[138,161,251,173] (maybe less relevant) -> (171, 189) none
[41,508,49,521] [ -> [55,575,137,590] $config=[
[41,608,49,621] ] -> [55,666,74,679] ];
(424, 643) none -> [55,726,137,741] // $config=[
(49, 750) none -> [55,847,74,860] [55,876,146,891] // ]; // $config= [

...

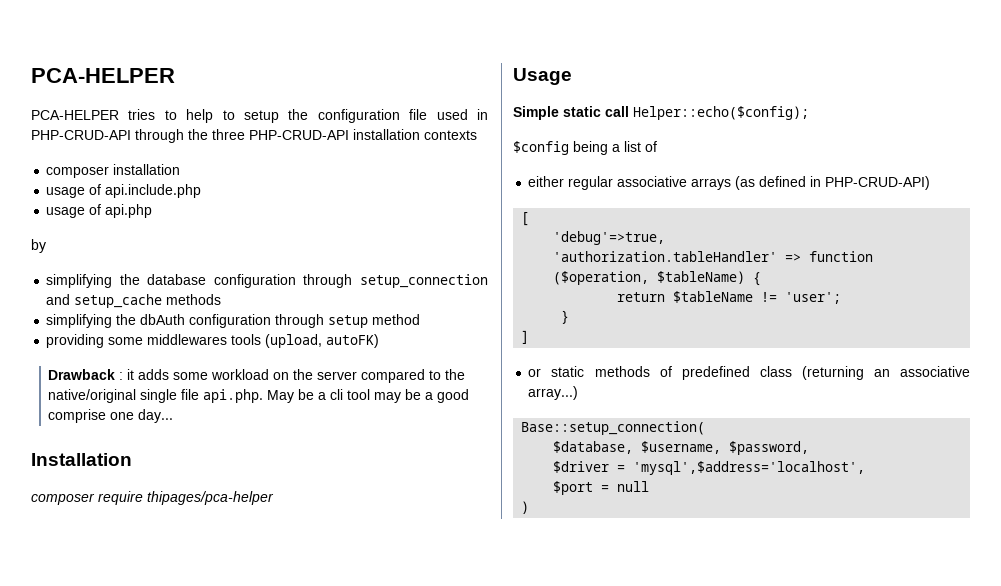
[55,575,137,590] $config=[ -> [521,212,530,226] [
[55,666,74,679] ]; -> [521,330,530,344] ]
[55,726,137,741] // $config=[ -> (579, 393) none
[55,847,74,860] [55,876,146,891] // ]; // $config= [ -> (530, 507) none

* Activity *
All lines above from the line with "[138,161,251,173] (maybe less" through the line with "(49, 750) none", both included, are to be set down exactly, with nothing else.

* Solution for this exercise *
[138,161,251,173] (maybe less relevant) -> (171, 189) none
[41,508,49,521] [ -> [55,575,137,590] $config=[
[41,608,49,621] ] -> [55,666,74,679] ];
(424, 643) none -> [55,726,137,741] // $config=[
(49, 750) none -> [55,847,74,860] [55,876,146,891] // ]; // $config= [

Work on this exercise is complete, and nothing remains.